Rencana Presiden Joko Widodo memanfaatkan dana haji untuk pembangunan infrastruktur menuai kontroversi. Meski kebijakan investasi dana haji sudah dilakukan sejak 2009, namun mayoritas dana haji Indonesia masih disimpan dalam instrumen keuangan. Ini jauh berbeda dengan Malaysia yang memanfaatkan dan mengembangkan dana haji untuk beragam investasi.
(Baca: Dana Haji untuk Infrastruktur, Indonesia Akan Belajar dari Malaysia)
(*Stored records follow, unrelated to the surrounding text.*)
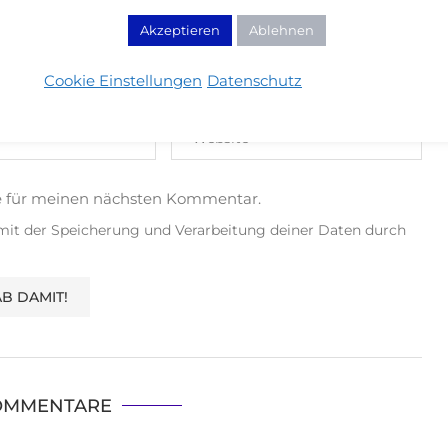
Akzeptieren
Ablehnen
Cookie Einstellungen
Datenschutz
e für meinen nächsten Kommentar.
 mit der Speicherung und Verarbeitung deiner Daten durch
OMMENTARE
Mayoritas dana haji tersalur ke dalam Surat Berharga Syariah Negara (SBSN) melalui Sukuk Dana Haji Indonesia (SDHI). Mulai tahun ini, dana yang terhimpun bakal dikelola oleh Badan Pengelola Keuangan Haji (BPKH) yang baru saja terbentuk.
Dari sisi aturan, menggulirkan dana haji sebagai investasi memang tidak dilarang. Asal pengelolaannya dilakukan oleh lembaga keuangan syariah. Dasar hukumnya adalah Pasal 46 Undang-undang nomor 34 tahun 2014 tentang pengelolaan keuangan haji. Intinya duit haji wajib dikelola di bank Umum Syariah atau unit usaha syariah.
(Baca: Darmin: Keuntungannya Besar kalau Dana Haji untuk Infrastruktur)
Negara tetangga Malaysia sebetulnya sudah lumayan lama menggolangkan dana haji ke berbagai produk investasi. Pengelolaan dana haji di negeri jiran dikelola oleh Badan Usaha Milik Negara (BUMN) bernama Lembaga Tabung Haji Malaysia (LTHM).
LTHM menyalurkan dana yang dihimpunnya dari jemaah haji untuk membiayai investasi properti, usaha perkebunan, konsesi, dan pembangunan infrastruktur. Investasi luar negeri lembaga ini mencapai Rp 17,7 triliun atau 8,9 persen dari total aset yang dimiliki. Berdasarkan laporan tahunan LTHM 2015, aset bersih lembaga ini mencapai RM 59,5 miliar atau sekitar Rp 180 triliun.
(Baca: Pemerintah Bentuk Badan Kelolaan Dana Haji, Anggito Calon Anggota)
Adapun keuntungan investasi yang diraup mencapai Rp 8 triliun setiap tahun. Keuntungan tersebut digunakan untuk mensubsidi biaya penyelenggaraan ibadah haji (BPIH) tiap jamaah senilai Rp 30 juta.